Luc Eeckhout : « GRO est de plus en plus utilisé par le gouvernement flamand pour mesurer et accroître la durabilité de ses bâtiments, mais il a encore besoin de mises à jour. » Sunita Vanheers souligne également la pertinence du label BREEAM : « Ce label de qualité prévient le greenwashing grâce à une vérification indépendante. » Carolin Spirinckx : « Et il ne faut pas oublier Level(s). Ce cadre volontaire guide les bouwteams sans ranking ni certifications, mais en mettant l'accent sur le développement durable tout au long du processus ».

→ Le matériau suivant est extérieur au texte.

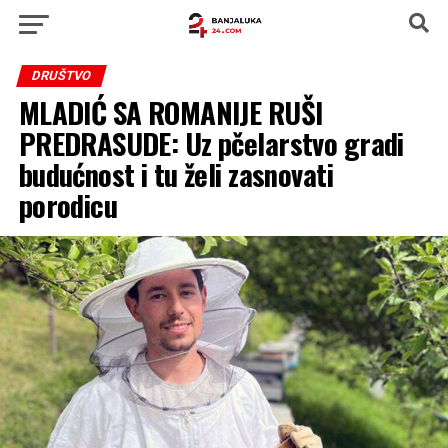
DRUŠTVO
MLADIĆ SA ROMANIJE RUŠI
PREDRASUDE: Uz pčelarstvo gradi
budućnost i tu želi zasnovati
porodicu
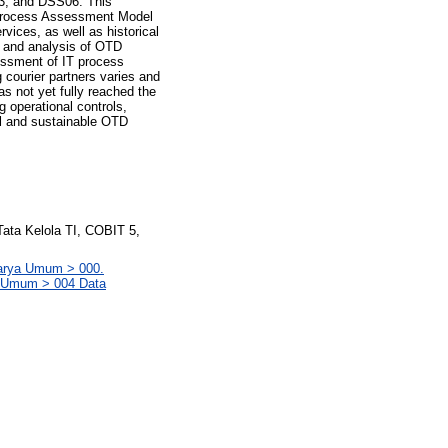
03, and DSS06. This
 Process Assessment Model
vices, as well as historical
, and analysis of OTD
essment of IT process
 courier partners varies and
as not yet fully reached the
g operational controls,
al and sustainable OTD
ata Kelola TI, COBIT 5,
Karya Umum > 000.
a Umum > 004 Data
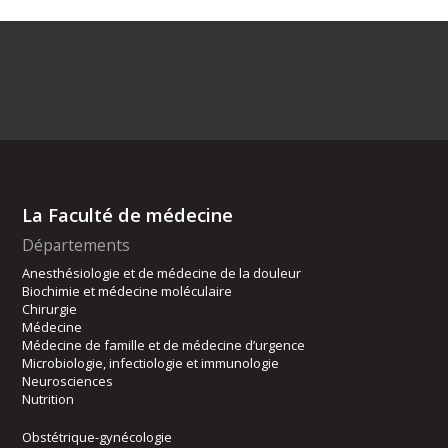
La Faculté de médecine
Départements
Anesthésiologie et de médecine de la douleur
Biochimie et médecine moléculaire
Chirurgie
Médecine
Médecine de famille et de médecine d’urgence
Microbiologie, infectiologie et immunologie
Neurosciences
Nutrition
Obstétrique-gynécologie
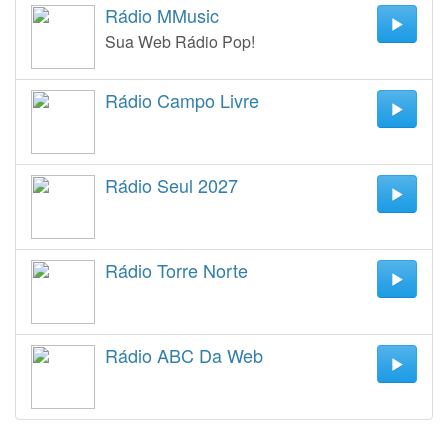
Rádio MMusic
Sua Web Rádio Pop!
Rádio Campo Livre
Rádio Seul 2027
Rádio Torre Norte
Rádio ABC Da Web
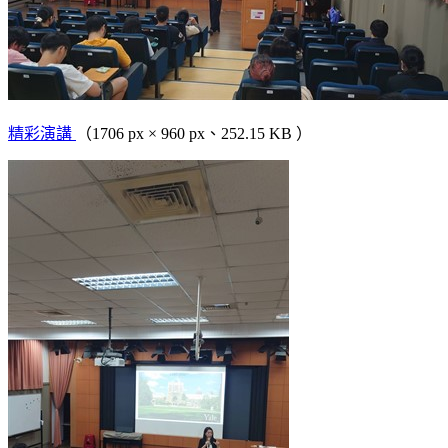
精彩演講
（1706 px × 960 px、252.15 KB ）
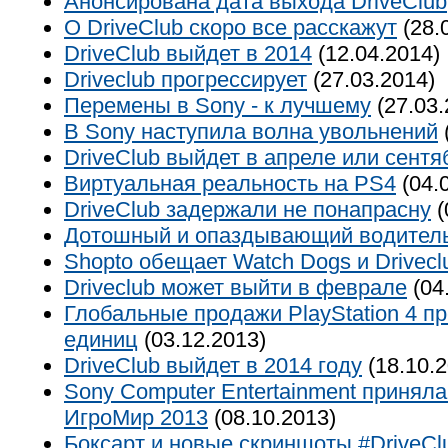
Анонсирована дата выхода DriveClub
О DriveClub скоро все расскажут
(28.
DriveClub выйдет в 2014
(12.04.2014)
Driveclub прогрессирует
(27.03.2014)
Перемены в Sony - к лучшему
(27.03.
В Sony наступила волна увольнений
DriveClub выйдет в апреле или сентя
Виртуальная реальность на PS4
(04.
DriveClub задержали не понапрасну
(
Дотошный и опаздывающий водитель
Shopto обещает Watch Dogs и Drivecl
Driveclub может выйти в феврале
(04
Глобальные продажи PlayStation 4 п
единиц
(03.12.2013)
DriveClub выйдет в 2014 году
(18.10.2
Sony Computer Entertainment приняла
ИгроМир 2013
(08.10.2013)
Боксарт и новые скриншоты #DriveCl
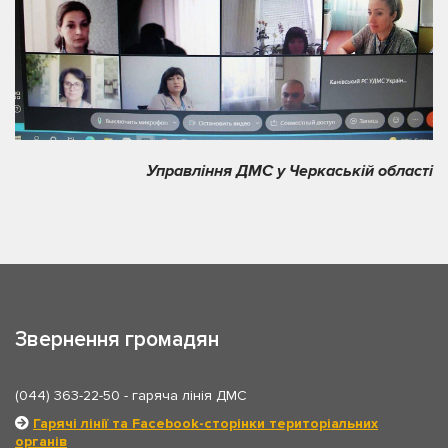
Управління ДМС у Черкаській області
Звернення громадян
(044) 363-22-50
- гаряча лінія ДМС
Гарячі лінії та Facebook-сторінки територіальних
органів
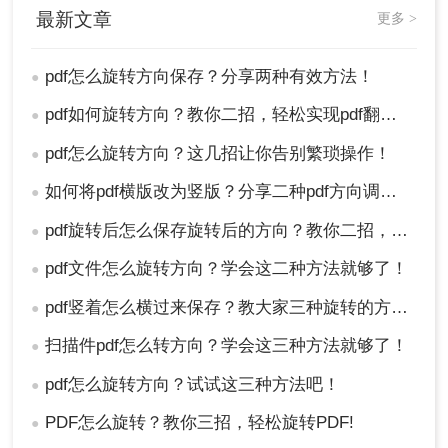
最新文章
更多 >
pdf怎么旋转方向保存？分享两种有效方法！
●
pdf如何旋转方向？教你二招，轻松实现pdf翻转自由！
●
pdf怎么旋转方向？这几招让你告别繁琐操作！
●
注意：
在下载旋转后的PDF文件前，请确保已关闭
所有不必要的浏览器标签页或窗口，以避免干扰下
如何将pdf横版改为竖版？分享二种pdf方向调整方法！
●
载过程。
pdf旋转后怎么保存旋转后的方向？教你二招，轻松旋转PDF！
●
总结
pdf文件怎么旋转方向？学会这二种方法就够了！
●
以上就是pdf怎么旋转方向保存的方法介绍了，旋转
pdf竖着怎么横过来保存？教大家三种旋转的方法！
●
PDF方向并保存是一项常见的PDF处理任务，通过
使用专业PDF编辑器和在线PDF旋转工具，我们可
扫描件pdf怎么转方向？学会这三种方法就够了！
●
以轻松完成这一任务。在选择旋转方法和工具时，
pdf怎么旋转方向？试试这三种方法吧！
●
请根据自己的需求和实际情况进行选择，并遵循相
应的操作步骤和注意事项，以确保旋转过程的安全
PDF怎么旋转？教你三招，轻松旋转PDF!
●
性和有效性。同时，我们也应该时刻关注数据安全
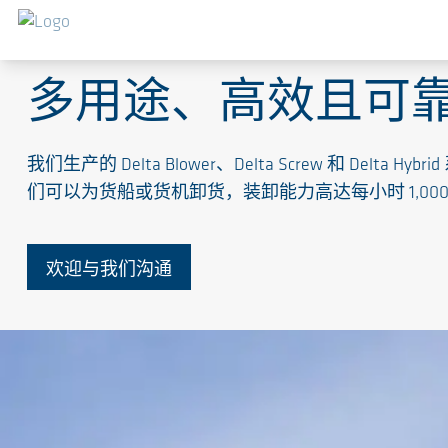
气力输送粉末、散装物料和固体材料
多用途、高效且可
我们生产的 Delta Blower、Delta Screw 
们可以为货船或货机卸货，装卸能力高达每小时 1,000
欢迎与我们沟通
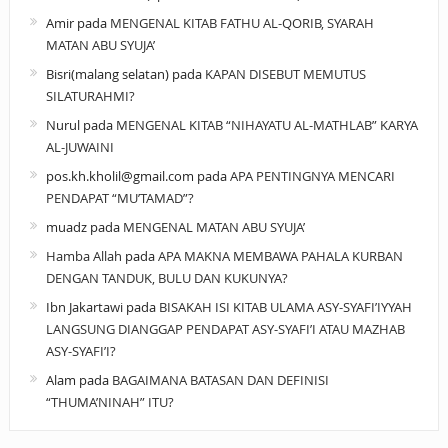
Amir
pada
MENGENAL KITAB FATHU AL-QORIB, SYARAH
MATAN ABU SYUJA’
Bisri(malang selatan)
pada
KAPAN DISEBUT MEMUTUS
SILATURAHMI?
Nurul
pada
MENGENAL KITAB “NIHAYATU AL-MATHLAB” KARYA
AL-JUWAINI
pos.kh.kholil@gmail.com
pada
APA PENTINGNYA MENCARI
PENDAPAT “MU’TAMAD”?
muadz
pada
MENGENAL MATAN ABU SYUJA’
Hamba Allah
pada
APA MAKNA MEMBAWA PAHALA KURBAN
DENGAN TANDUK, BULU DAN KUKUNYA?
Ibn Jakartawi
pada
BISAKAH ISI KITAB ULAMA ASY-SYAFI’IYYAH
LANGSUNG DIANGGAP PENDAPAT ASY-SYAFI’I ATAU MAZHAB
ASY-SYAFI’I?
Alam
pada
BAGAIMANA BATASAN DAN DEFINISI
“THUMA’NINAH” ITU?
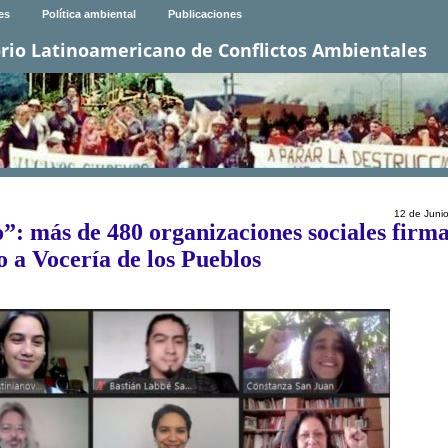
es
Política ambiental
Publicaciones
rio Latinoamericano de Conflictos Ambientales
12 de Juni
”: más de 480 organizaciones sociales firm
o a Vocería de los Pueblos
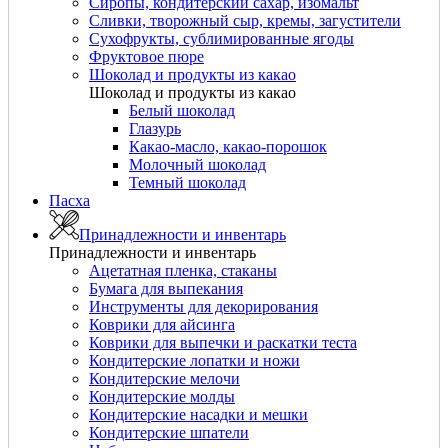
Сиропы, кондитерский сахар, изомальт
Сливки, творожный сыр, кремы, загустители
Сухофрукты, сублимированные ягоды
Фруктовое пюре
Шоколад и продукты из какао
Шоколад и продукты из какао
Белый шоколад
Глазурь
Какао-масло, какао-порошок
Молочный шоколад
Темный шоколад
Пасха
Принадлежности и инвентарь
Принадлежности и инвентарь
Ацетатная пленка, стаканы
Бумага для выпекания
Инструменты для декорирования
Коврики для айсинга
Коврики для выпечки и раскатки теста
Кондитерские лопатки и ножи
Кондитерские мелочи
Кондитерские молды
Кондитерские насадки и мешки
Кондитерские шпатели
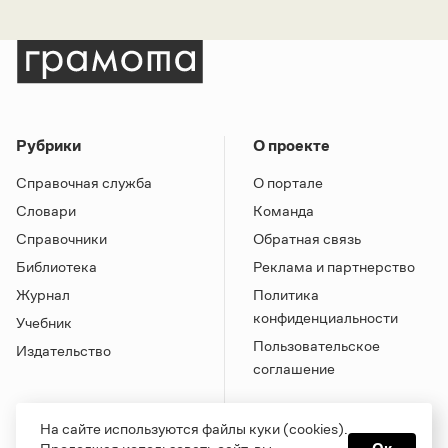
Рубрики
О проекте
Справочная служба
О портале
Словари
Команда
Справочники
Обратная связь
Библиотека
Реклама и партнерство
Журнал
Политика
конфиденциальности
Учебник
Пользовательское
Издательство
соглашение
На сайте используются файлы куки (cookies).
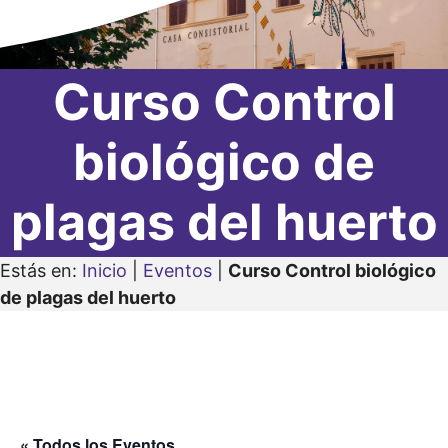
Curso Control
biológico de
plagas del huerto
Estás en:
Inicio
|
Eventos
|
Curso Control biológico
de plagas del huerto
« Todos los Eventos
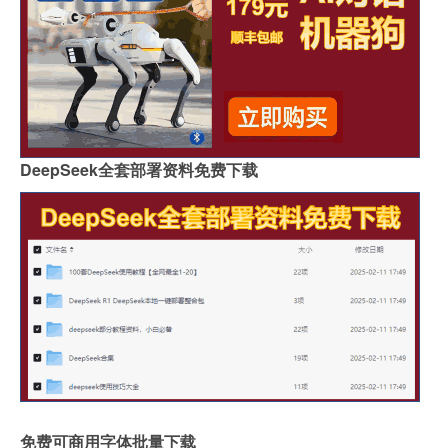
DeepSeek全套部署资料免费下载
免费可商用字体批量下载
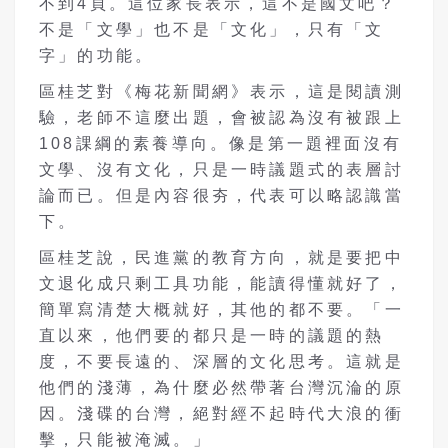
不到4頁。這位家長表示，這不是國文吧？
不是「文學」也不是「文化」，只有「文
字」的功能。
區桂芝對《梅花新聞網》表示，這是閱讀測
驗，老師不這麼出題，會被認為沒有被跟上
108課綱的素養導向。像是第一題裡面沒有
文學、沒有文化，只是一時議題式的表層討
論而已。但是內容很夯，代表可以略認識當
下。
區桂芝說，民進黨的教育方向，就是要把中
文退化成只剩工具功能，能讀得懂就好了，
簡單寫清楚大概就好，其他的都不要。「一
直以來，他們要的都只是一時的議題的熱
度，不要長遠的、深層的文化思考。這就是
他們的淺薄，為什麼必然帶著台灣沉淪的原
因。淺碟的台灣，絕對經不起時代大浪的衝
擊，只能被淹滅。」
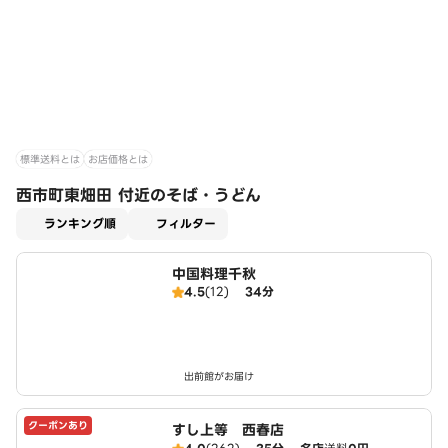
標準送料とは
お店価格とは
西市町東畑田 付近のそば・うどん
適用なし
ランキング順
フィルター
中国料理千秋
4.5
(12)
34分
出前館がお届け
クーポンあり
すし上等 西春店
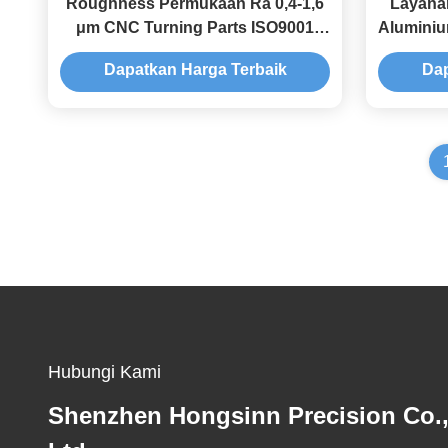
Roughness Permukaan Ra 0,4-1,6
Layana
μm CNC Turning Parts ISO9001
Aluminiu
Standar FOB Shanghai Atau CIF
de
Dapatkan Harga Terbaik
Dap
Port yang Ditugaskan Bagian
Memb
Mesin Khusus
Pembu
Hubungi Kami
Shenzhen Hongsinn Precision Co.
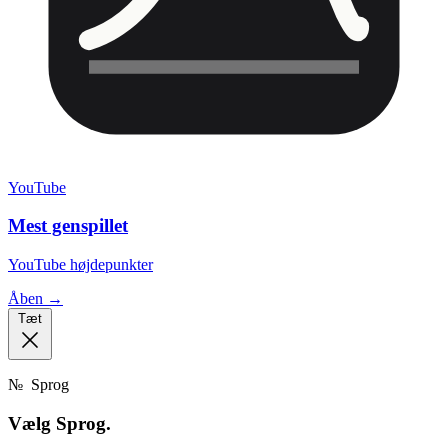
YouTube
Mest genspillet
YouTube højdepunkter
Åben →
Tæt
№
Sprog
Vælg
Sprog.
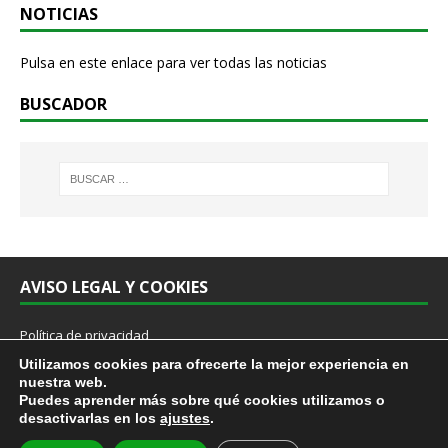
NOTICIAS
Pulsa en este enlace para ver todas las noticias
BUSCADOR
AVISO LEGAL Y COOKIES
Política de privacidad
Cookies
Utilizamos cookies para ofrecerte la mejor experiencia en
Aviso Legal
nuestra web.
Protocolo prevención acoso sexual y por razón de sexo en el trabajo
Puedes aprender más sobre qué cookies utilizamos o
desactivarlas en los
ajustes
.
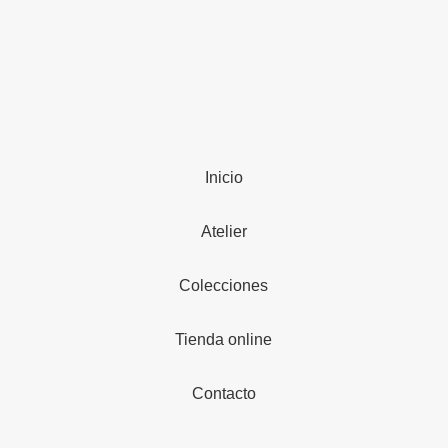
Inicio
Atelier
Colecciones
Tienda online
Contacto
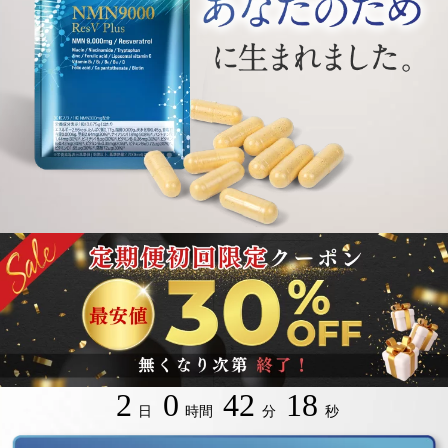
2
0
42
16
日
時間
分
秒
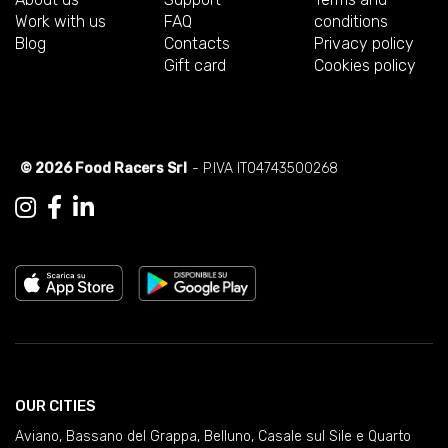
Work with us
FAQ
conditions
Blog
Contacts
Privacy policy
Gift card
Cookies policy
© 2026 Food Racers Srl
- P.IVA IT04743500268
OUR CITIES
Aviano
,
Bassano del Grappa
,
Belluno
,
Casale sul Sile e Quarto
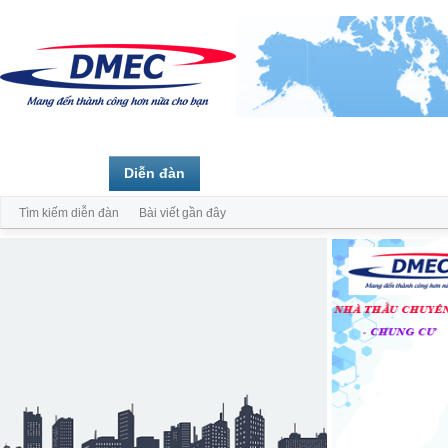
Trang chủ
Diễn đàn
Thành viên
Tìm kiếm diễn đàn
Bài viết gần đây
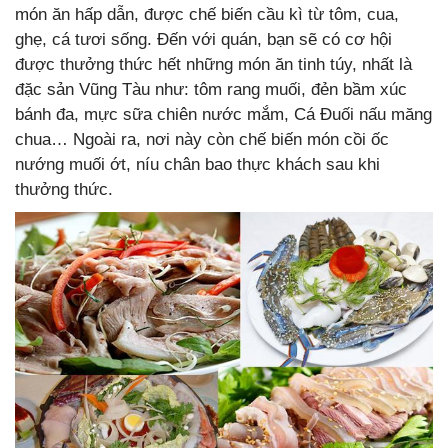
món ăn hấp dẫn, được chế biến cầu kì từ tôm, cua,
ghẹ, cá tươi sống. Đến với quán, bạn sẽ có cơ hội
được thưởng thức hết những món ăn tinh túy, nhất là
đặc sản Vũng Tàu như: tôm rang muối, đẻn bầm xúc
bánh đa, mực sữa chiên nước mắm, Cá Đuối nấu măng
chua… Ngoài ra, nơi này còn chế biến món cồi ốc
nướng muối ớt, níu chân bao thực khách sau khi
thưởng thức.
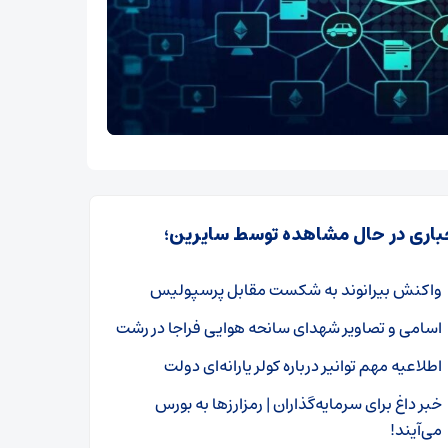
باری در حال مشاهده توسط سایرین؛
واکنش بیرانوند به شکست مقابل پرسپولیس
اسامی و تصاویر شهدای سانحه هوایی فراجا در رشت
اطلاعیه مهم توانیر درباره کولر یارانه‌ای دولت
خبر داغ برای سرمایه‌گذاران | رمزارزها به بورس
می‌آیند!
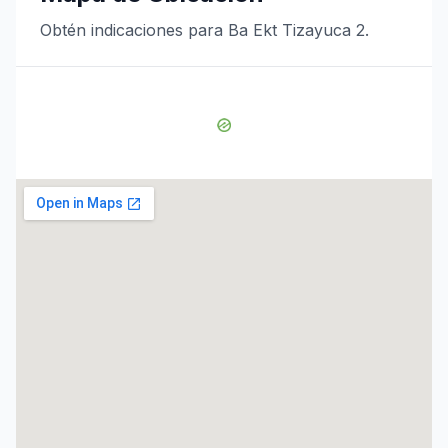
Obtén indicaciones para Ba Ekt Tizayuca 2.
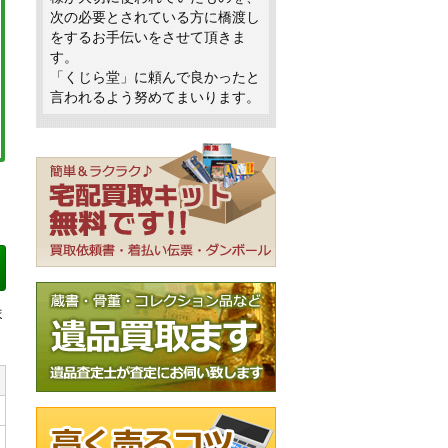
次の必要とされている方に橋渡し
をするお手伝いをさせて頂きま
す。
「くじら堂」に頼んで良かったと
言われるよう努めてまいります。
ま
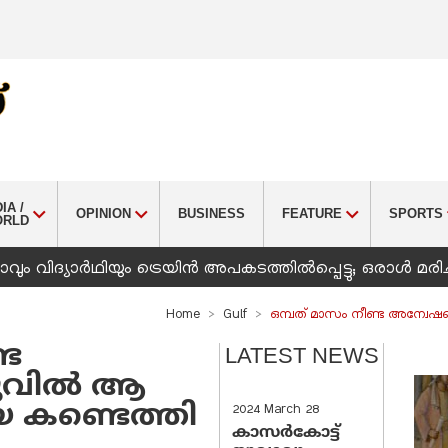
IA /
OPINION
BUSINESS
FEATURE
SPORTS
ORLD
ും വിദ്യാർഥിയും ട്രെയിൻ അപകടത്തിൽപ്പെട്ടു; ഒരാൾ മരിച
Home
Gulf
ഒമ്പത് മാസം നീണ്ട അന്വേഷണ
്ട
LATEST NEWS
വില്‍ ആ
െ കണ്ടെത്തി
2024 March 28
കാസർകോട്ട്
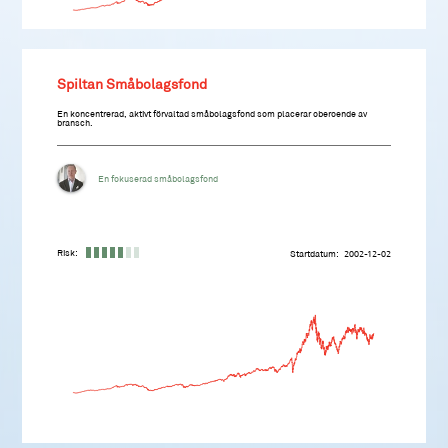
Spiltan Småbolagsfond
En koncentrerad, aktivt förvaltad småbolagsfond som placerar oberoende av
bransch.
En fokuserad småbolagsfond
Risk:
Startdatum
2002-12-02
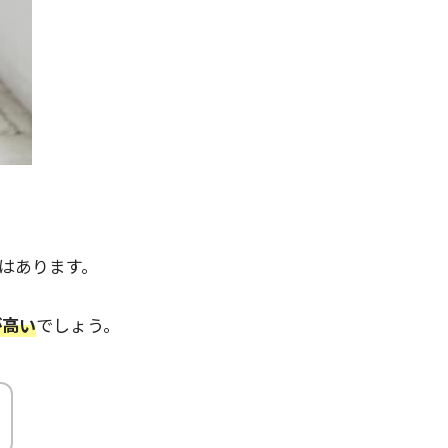
はあります。
が高い
でしょう。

Conclusion : l'impact positif comme objectif

Enfin, les intervenants ont partagé leur meilleur conseil pour le secteur de la construction. Carolin Spirinckx : « On peut disposer d'un bon produit durable, mais il faut aussi le mettre en œuvre correctement. La question de l'accessibilité financière est également cruciale. En effet, la durabilité se résume aux trois P : people, prosperity et planet. Il faut également penser à la notion de suffisance : quand est-ce que c'est assez ?

Sunita Vanheers préconise de véritables solutions à long terme. « Évitez les gadgets. Continuez à innover en puisant dans votre propre ADN et utilisez les bons outils pour étayer vos affirmations en matière de durabilité.

Enfin, Luc Eeckhout plaide pour un changement fondamental. « Le secteur de la construction doit passer du stade du “ damage control ” à celui de l'impact positif sur la planète. Ce n'est qu'à cette condition que nous pourrons construire un avenir durable ».